Peut-être que lorsqu’il avait appris ma grossesse, il avait compris que deux familles qui avaient passé des décennies à rester séparées venaient d’être liées définitivement par un enfant.
Quelques semaines plus tard, nous avons retrouvé Caleb.
Il était vivant.
Lorsqu’il franchit la porte de la maison de mon grand-père, il ne regarda pas immédiatement Nora.

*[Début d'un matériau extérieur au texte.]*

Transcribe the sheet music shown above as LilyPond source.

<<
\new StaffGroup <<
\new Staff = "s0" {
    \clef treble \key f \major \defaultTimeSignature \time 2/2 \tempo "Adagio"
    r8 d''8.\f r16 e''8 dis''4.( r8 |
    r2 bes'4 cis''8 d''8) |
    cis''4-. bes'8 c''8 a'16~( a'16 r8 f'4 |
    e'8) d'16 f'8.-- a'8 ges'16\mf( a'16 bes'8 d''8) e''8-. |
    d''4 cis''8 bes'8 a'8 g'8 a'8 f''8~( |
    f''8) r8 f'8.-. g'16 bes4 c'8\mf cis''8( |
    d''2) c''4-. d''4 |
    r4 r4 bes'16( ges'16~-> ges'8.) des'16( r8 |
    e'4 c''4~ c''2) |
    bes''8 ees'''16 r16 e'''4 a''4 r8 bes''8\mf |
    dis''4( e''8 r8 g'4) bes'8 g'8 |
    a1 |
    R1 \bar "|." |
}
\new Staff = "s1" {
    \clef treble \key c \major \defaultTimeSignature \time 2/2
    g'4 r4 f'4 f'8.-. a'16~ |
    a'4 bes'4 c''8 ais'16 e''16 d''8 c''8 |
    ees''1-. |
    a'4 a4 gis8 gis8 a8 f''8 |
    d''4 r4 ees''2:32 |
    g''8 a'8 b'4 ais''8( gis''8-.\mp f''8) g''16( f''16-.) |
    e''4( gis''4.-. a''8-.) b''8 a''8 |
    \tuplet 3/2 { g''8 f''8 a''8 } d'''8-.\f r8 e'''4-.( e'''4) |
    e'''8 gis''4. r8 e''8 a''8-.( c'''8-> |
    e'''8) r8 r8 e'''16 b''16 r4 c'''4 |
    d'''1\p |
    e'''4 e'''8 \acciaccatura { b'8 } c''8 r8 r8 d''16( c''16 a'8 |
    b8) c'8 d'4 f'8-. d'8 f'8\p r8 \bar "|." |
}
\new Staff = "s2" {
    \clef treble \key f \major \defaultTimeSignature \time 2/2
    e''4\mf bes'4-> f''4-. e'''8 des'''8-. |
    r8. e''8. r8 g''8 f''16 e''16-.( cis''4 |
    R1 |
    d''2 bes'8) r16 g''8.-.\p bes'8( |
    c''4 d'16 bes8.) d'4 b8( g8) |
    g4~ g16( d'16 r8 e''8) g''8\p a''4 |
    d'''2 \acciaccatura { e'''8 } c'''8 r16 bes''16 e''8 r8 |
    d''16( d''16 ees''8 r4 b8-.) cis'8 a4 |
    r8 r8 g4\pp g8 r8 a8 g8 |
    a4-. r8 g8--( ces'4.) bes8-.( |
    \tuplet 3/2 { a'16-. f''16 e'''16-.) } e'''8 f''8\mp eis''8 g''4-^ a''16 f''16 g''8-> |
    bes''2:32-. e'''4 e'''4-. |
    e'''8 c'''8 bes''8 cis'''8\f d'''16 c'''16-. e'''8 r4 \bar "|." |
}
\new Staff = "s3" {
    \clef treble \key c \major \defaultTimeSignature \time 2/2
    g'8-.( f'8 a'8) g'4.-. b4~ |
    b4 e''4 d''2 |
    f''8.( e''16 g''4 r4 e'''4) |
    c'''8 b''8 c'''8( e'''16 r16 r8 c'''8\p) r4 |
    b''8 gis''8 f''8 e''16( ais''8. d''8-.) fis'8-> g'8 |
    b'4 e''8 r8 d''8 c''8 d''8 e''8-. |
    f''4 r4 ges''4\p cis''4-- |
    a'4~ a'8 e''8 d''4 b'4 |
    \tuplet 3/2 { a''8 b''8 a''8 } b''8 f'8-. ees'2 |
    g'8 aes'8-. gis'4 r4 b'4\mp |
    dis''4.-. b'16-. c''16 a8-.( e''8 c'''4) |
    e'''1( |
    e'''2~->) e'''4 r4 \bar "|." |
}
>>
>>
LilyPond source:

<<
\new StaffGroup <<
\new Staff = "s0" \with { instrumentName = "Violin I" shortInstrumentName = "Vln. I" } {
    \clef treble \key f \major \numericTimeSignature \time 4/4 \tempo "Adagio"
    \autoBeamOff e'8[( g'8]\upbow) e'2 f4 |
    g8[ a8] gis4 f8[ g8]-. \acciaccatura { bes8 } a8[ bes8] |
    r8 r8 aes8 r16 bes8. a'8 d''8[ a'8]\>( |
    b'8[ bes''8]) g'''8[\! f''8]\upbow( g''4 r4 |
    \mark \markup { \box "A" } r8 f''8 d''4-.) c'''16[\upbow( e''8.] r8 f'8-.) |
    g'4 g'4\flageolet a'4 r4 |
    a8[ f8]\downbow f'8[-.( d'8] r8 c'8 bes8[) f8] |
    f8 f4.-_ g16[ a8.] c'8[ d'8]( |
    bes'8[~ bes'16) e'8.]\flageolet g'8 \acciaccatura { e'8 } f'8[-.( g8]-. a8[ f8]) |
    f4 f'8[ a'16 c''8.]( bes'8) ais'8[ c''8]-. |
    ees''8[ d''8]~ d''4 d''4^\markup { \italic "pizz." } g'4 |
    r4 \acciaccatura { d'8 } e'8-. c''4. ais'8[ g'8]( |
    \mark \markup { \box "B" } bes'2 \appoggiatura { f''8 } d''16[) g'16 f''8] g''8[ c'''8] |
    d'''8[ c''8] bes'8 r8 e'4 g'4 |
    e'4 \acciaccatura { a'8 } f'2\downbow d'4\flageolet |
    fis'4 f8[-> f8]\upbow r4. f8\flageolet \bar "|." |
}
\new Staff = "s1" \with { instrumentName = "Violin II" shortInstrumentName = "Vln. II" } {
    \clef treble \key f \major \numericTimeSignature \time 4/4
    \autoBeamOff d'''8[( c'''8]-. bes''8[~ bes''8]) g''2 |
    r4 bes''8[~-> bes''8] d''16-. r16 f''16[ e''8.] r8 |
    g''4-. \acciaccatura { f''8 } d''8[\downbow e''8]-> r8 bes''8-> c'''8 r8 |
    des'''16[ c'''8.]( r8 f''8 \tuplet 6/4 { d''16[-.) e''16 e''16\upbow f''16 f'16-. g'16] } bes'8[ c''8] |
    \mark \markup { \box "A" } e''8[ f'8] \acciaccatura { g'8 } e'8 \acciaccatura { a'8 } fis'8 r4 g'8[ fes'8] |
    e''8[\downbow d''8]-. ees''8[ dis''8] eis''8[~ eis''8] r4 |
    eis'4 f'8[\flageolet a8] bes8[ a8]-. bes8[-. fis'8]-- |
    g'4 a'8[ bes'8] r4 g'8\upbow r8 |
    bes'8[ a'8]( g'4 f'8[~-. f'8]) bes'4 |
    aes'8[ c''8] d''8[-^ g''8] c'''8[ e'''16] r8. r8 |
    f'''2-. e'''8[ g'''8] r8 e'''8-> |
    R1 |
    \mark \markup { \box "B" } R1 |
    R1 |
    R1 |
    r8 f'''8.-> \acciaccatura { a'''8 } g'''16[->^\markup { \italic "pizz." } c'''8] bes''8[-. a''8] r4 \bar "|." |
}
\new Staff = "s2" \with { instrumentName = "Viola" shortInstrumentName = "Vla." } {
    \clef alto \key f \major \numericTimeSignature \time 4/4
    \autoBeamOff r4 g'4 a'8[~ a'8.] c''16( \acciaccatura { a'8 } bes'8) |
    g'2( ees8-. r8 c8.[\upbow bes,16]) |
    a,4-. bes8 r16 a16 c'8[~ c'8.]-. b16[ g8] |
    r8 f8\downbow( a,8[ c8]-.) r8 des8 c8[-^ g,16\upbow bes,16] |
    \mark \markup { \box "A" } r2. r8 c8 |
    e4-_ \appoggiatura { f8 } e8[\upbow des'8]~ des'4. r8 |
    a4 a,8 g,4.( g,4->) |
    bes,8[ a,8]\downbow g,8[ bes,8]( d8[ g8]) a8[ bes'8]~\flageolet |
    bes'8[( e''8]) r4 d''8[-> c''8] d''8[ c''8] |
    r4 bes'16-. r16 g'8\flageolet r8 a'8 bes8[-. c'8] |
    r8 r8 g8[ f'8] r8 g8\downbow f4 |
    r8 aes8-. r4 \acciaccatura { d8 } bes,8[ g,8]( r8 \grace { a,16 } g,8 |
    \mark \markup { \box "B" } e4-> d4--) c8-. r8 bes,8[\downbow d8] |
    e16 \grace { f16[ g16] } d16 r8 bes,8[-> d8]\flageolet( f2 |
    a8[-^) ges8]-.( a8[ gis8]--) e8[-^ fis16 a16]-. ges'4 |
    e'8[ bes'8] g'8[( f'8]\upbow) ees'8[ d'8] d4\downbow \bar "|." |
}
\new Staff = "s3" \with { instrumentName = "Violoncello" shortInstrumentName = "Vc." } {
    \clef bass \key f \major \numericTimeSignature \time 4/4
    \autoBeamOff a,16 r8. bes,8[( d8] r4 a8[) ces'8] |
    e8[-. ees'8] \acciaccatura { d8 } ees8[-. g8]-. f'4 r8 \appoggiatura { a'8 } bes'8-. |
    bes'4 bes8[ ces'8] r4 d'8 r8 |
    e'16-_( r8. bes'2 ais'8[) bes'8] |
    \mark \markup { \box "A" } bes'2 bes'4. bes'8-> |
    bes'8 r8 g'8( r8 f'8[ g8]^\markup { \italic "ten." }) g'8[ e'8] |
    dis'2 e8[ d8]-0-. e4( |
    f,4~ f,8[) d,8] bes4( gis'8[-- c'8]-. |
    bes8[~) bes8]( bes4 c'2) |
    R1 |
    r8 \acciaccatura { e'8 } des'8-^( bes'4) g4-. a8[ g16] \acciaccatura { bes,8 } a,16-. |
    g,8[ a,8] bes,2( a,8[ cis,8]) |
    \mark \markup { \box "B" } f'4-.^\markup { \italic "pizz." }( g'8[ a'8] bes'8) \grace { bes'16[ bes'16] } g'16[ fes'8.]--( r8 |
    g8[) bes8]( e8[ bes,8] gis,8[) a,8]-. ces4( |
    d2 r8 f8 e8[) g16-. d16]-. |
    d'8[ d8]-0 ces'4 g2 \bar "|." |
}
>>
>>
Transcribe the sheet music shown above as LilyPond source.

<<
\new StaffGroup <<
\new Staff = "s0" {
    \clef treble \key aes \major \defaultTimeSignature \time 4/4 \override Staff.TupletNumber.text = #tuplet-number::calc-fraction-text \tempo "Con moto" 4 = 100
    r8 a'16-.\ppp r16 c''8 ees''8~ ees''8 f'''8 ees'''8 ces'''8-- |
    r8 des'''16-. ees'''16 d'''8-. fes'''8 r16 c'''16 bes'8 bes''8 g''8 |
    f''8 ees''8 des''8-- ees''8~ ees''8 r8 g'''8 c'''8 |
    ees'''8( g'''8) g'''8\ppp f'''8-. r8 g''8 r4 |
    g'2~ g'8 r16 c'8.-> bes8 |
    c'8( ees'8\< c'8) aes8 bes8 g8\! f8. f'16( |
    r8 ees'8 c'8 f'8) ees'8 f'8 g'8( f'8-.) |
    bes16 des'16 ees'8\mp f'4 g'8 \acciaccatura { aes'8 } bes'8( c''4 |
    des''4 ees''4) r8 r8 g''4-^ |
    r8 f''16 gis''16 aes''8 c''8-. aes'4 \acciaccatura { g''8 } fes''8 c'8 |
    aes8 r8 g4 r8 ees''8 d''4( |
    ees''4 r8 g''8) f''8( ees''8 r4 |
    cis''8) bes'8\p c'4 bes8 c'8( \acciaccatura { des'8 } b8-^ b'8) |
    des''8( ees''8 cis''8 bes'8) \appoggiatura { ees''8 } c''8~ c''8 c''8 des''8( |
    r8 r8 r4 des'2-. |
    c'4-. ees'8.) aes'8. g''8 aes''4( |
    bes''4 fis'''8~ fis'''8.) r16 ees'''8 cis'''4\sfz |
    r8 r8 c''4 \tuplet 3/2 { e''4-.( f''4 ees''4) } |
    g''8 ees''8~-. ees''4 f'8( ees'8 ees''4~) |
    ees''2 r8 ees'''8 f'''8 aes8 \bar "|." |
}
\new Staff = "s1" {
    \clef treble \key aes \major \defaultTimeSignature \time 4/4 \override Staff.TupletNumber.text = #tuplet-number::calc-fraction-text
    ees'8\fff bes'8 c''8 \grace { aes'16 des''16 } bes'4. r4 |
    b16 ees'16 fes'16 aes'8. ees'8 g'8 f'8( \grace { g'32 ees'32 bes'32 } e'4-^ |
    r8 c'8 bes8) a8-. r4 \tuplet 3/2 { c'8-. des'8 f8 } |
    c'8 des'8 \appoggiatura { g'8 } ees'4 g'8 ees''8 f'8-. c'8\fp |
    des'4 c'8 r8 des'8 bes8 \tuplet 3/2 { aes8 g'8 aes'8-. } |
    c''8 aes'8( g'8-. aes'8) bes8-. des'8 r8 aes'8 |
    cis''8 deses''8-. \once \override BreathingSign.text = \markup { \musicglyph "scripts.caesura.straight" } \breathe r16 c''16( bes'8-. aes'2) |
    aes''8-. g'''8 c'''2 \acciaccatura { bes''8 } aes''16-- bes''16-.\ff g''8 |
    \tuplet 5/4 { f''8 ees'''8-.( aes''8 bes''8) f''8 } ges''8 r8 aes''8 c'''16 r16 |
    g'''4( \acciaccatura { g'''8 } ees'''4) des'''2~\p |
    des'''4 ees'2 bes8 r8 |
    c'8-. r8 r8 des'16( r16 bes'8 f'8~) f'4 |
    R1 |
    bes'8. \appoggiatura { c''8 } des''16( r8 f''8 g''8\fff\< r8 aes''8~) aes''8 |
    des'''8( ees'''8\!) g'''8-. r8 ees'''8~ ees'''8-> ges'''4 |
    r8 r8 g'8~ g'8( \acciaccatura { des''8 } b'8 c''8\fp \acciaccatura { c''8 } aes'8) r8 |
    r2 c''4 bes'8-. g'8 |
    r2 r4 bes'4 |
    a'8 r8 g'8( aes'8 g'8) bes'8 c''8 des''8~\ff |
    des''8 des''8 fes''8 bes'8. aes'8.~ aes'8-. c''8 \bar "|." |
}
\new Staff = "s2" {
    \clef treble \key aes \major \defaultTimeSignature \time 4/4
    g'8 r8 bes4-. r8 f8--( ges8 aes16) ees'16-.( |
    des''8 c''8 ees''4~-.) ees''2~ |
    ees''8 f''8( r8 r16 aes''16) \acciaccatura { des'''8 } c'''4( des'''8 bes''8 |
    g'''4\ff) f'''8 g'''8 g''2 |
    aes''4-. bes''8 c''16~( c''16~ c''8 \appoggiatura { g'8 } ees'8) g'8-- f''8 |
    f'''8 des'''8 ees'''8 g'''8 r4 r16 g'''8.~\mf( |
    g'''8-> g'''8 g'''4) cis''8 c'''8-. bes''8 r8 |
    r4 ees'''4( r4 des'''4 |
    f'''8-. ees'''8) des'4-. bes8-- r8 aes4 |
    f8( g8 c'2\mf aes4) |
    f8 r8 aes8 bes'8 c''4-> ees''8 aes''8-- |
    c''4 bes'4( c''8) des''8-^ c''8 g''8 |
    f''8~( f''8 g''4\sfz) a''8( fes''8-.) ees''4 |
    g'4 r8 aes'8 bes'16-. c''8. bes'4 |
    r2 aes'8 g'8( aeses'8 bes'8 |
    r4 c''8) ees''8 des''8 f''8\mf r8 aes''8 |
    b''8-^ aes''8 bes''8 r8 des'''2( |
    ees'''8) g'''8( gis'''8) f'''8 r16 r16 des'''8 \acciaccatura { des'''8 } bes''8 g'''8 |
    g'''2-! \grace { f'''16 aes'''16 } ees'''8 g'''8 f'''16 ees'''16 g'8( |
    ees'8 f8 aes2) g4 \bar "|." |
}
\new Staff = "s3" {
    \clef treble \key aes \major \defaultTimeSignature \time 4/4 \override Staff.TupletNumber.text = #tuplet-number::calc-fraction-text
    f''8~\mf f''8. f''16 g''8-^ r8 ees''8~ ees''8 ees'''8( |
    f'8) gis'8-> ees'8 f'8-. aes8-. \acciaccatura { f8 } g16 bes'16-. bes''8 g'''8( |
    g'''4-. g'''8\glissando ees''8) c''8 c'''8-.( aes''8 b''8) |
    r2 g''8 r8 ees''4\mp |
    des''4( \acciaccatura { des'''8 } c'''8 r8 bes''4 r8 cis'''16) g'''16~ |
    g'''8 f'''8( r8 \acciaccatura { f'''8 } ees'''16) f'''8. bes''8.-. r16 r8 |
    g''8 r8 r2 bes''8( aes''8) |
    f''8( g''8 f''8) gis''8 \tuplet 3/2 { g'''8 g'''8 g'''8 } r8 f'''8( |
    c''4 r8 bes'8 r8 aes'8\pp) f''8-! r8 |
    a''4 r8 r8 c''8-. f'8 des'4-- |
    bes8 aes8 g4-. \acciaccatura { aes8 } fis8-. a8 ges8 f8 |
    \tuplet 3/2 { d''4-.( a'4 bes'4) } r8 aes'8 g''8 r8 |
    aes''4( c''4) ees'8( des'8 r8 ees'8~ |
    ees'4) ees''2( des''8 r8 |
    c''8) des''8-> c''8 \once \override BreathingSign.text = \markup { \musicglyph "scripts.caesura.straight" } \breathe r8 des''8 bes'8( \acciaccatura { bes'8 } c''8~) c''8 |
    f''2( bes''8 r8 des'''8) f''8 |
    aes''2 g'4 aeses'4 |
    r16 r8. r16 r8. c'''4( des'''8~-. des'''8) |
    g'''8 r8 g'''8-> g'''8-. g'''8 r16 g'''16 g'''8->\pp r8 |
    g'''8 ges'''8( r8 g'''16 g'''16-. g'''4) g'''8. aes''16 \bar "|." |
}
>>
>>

Il regarda la vieille boîte métallique.
Son visage changea.
— Alors il t’a finalement tout raconté.
Je serrai ma fille contre moi.
— Qu’est-ce que tu sais ?
Caleb ferma la porte.
— Je sais pourquoi nos familles n’auraient jamais dû se retrouver.
Je regardai l’homme que j’avais considéré pendant des mois comme un lâche.
Mais il n’avait pas l’air d’un homme ayant passé tout ce temps à fuir un bébé.
Il avait l’air d’un homme qui fuyait quelque chose commencé bien avant notre naissance.
Nora bougea doucement dans mes bras.
Caleb regarda ses yeux.
Son visage devint presque aussi pâle que celui de mon grand-père sur le perron.
Et c’est là que j’ai compris :
les yeux de ma fille n’étaient pas le secret.
Ils étaient simplement la première preuve visible qu’un passé que nos deux familles avaient essayé d’enterrer venait de refaire surface.